IDEX Biometrics ASA - Contemplated Private Placement and Amended Terms of Convertible Bond Agreement
NOT FOR RELEASE, PUBLICATION OR DISTRIBUTION, IN WHOLE OR IN PART DIRECTLY OR INDIRECTLY, IN AUSTRALIA, CANADA, JAPAN OR THE UNITED STATES OR ANY OTHER JURISDICTION IN WHICH SUCH RELEASE, PUBLICATION OR DISTRIBUTION WOULD BE UNLAWFUL. THIS ANNOUNCEMENT DOES NOT CONSTITUTE AN OFFER OF ANY OF THE SECURITIES DESCRIBED HEREIN.
Oslo, 16 September 2024.
IDEX Biometrics ASA (the "Company"), a leading provider of advanced fingerprint identification and authentications solutions, has retained Arctic Securities AS as sole manager and bookrunner (the "Manager") to advise on and effect a private placement (the "Private Placement") of new shares in the Company (the "Offer Shares") to raise gross proceeds of NOK 55-65 million.

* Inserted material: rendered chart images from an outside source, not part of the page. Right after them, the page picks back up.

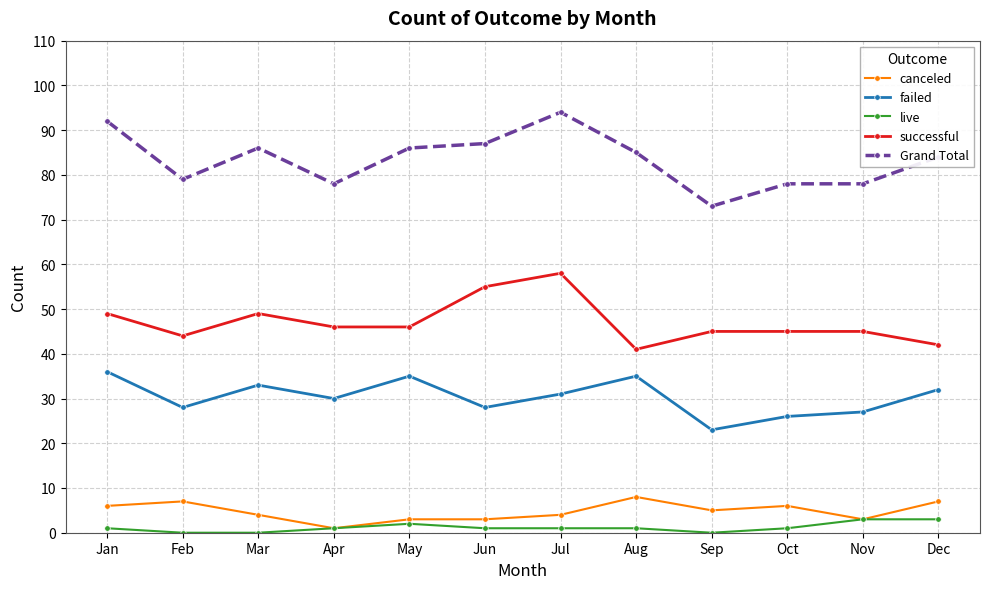

True or false: Grand Total and failed cross at least once.

False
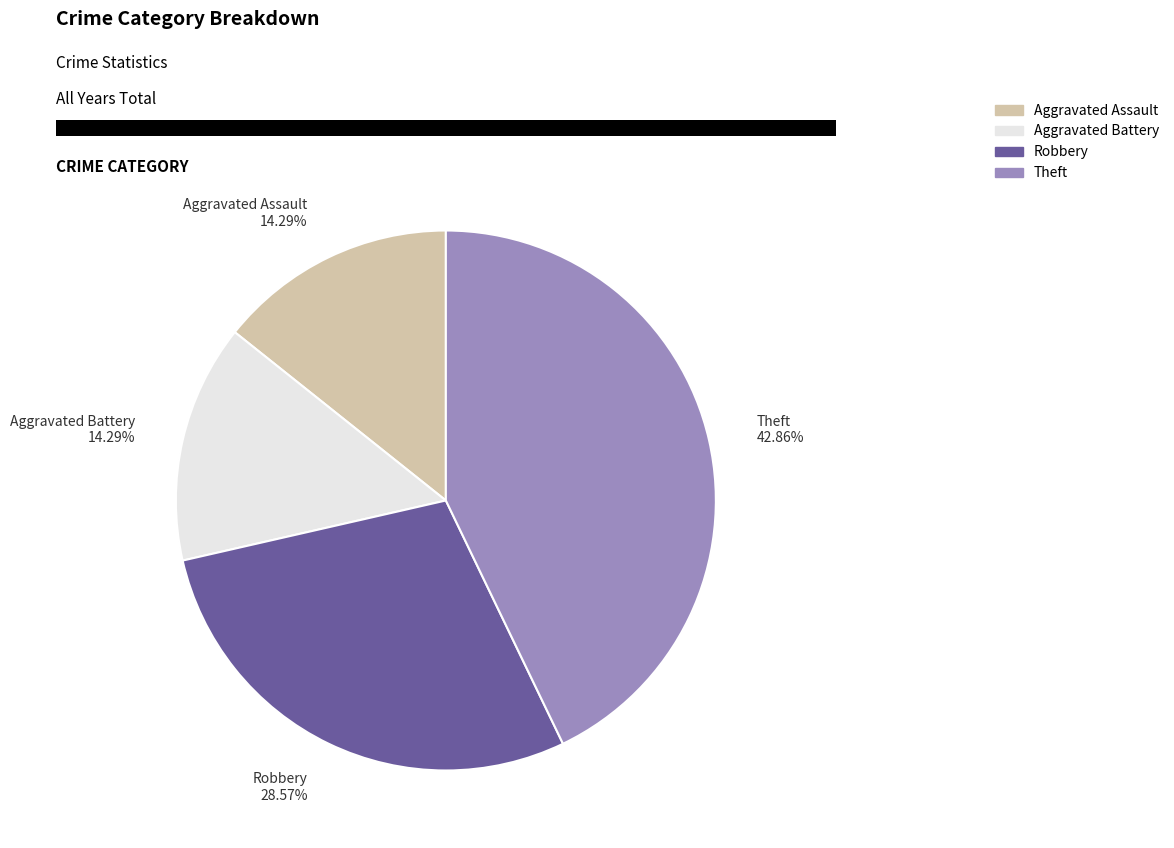

Approximately how many times larger is the value at Robbery 28.57% compared to Aggravated Assault 14.29%?

2.0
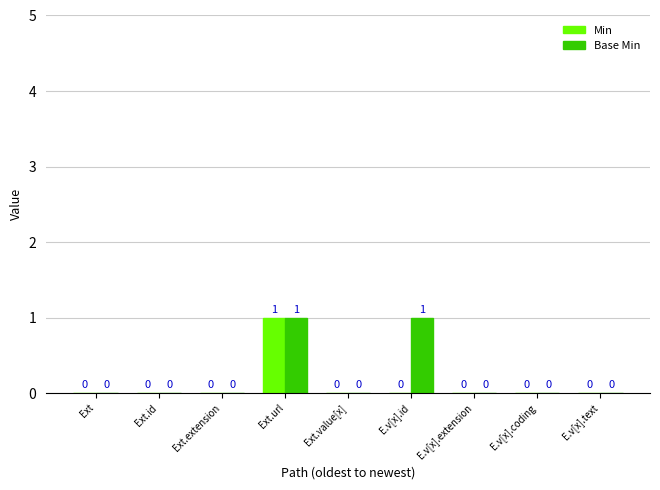

Reading left to right, what are all the values shown in this chart?

Min: Ext=0	Ext.id=0	Ext.extension=0	Ext.url=1	Ext.value[x]=0	E.v[x].id=0	E.v[x].extension=0	E.v[x].coding=0	E.v[x].text=0
Base Min: Ext=0	Ext.id=0	Ext.extension=0	Ext.url=1	Ext.value[x]=0	E.v[x].id=1	E.v[x].extension=0	E.v[x].coding=0	E.v[x].text=0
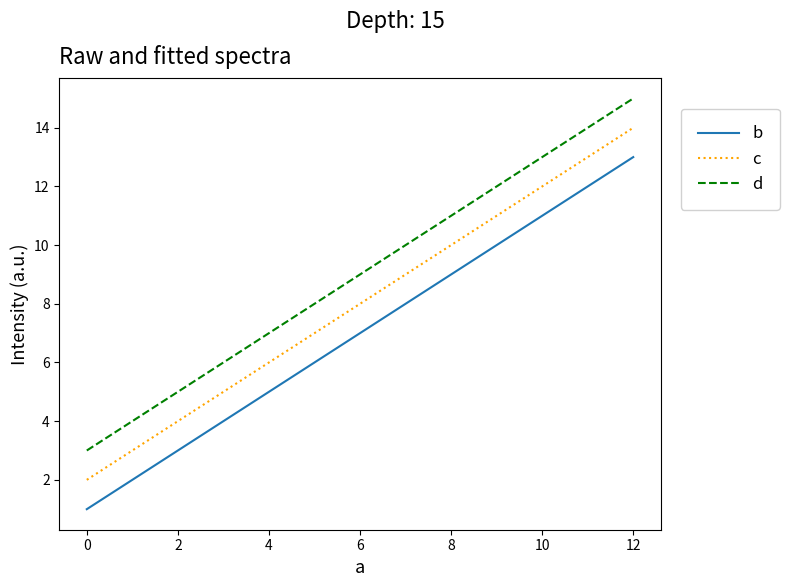

At which label does c reach its minimum?

0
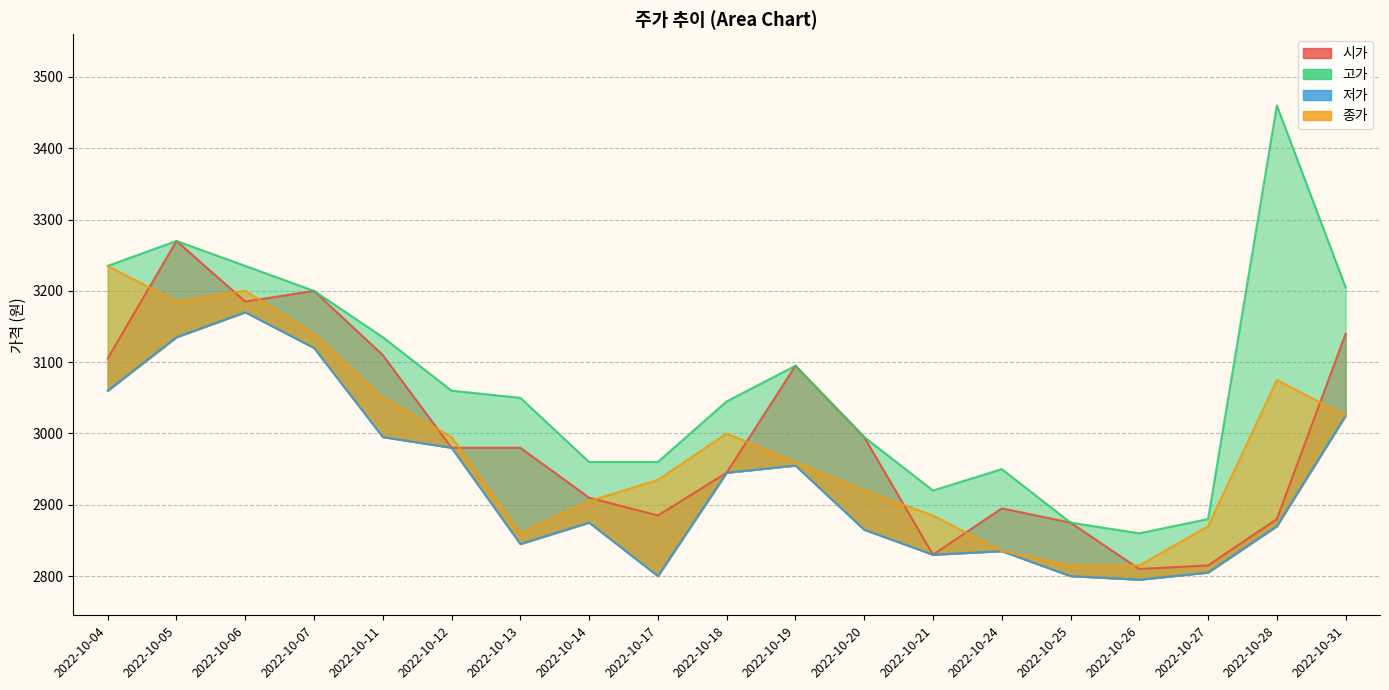

What is the minimum value shown in the chart?

2795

The net proceeds from the Private Placement will be used to fund the Company's continued commercialization efforts, necessary product development and market development expenses, working capital needs, as well as capital expenditures and other general corporate purposes
The subscription price per Offer Share (the "Offer Price") will be NOK 0.15.
The Company has received pre-indications of interest from Mr Robert Keith to subscribe for USD 1 mill.
The bookbuilding period commences today, 16 September 2024, at 17:15 CEST and ends at 08:00 CEST on 17 September 2024. The bookbuilding period may, at the discretion of the Company and the Manager, close earlier or later and may be cancelled at any time and, consequently, the Company may refrain from completing the Private Placement.
The Private Placement will be directed towards Norwegian and international investors, in each case subject to applicable exemptions from relevant prospectus, filing or other registration requirements. The minimum application and allocation amount in the Private Placement will be the NOK equivalent of EUR 100,000, provided that the Company may, at its sole discretion, allocate an amount below EUR 100,000 to the extent applicable exemptions from relevant prospectus and registration requirements pursuant to applicable regulations, including Regulation (EU) 2017/1129 (the EU Prospectus Regulation) and ancillary regulations, are available.
The Private Placement will be divided into two tranches. Tranche 1 will consist of 101,624,966 Offer Shares (representing approximately 30% of the outstanding shares in the Company) ("Tranche 1" and the "Tranche 1 Offer Shares"). Tranche 2 will consist of up to 331,708,367 Offer Shares ("Tranche 2" and the "Tranche 2 Offer Shares"). Tranche 1 will, in addition to the further conditions described below, be subject to the board of directors (the "Board") being granted a board authorization which can be used to issue the Tranche 1 Offer Shares (the "Board Authorization") by the extraordinary general meeting of the Company to be held on 23 September 2024 ("EGM I"). Tranche 2 will, in addition to the further conditions described below, be subject to approval by an extraordinary general meeting of the Company expected to be held on or about 9 October 2024 ("EGM II"). Allocations of Offer Shares to investors are expected to be split between Tranche 1 and Tranche 2 on a pro rata basis.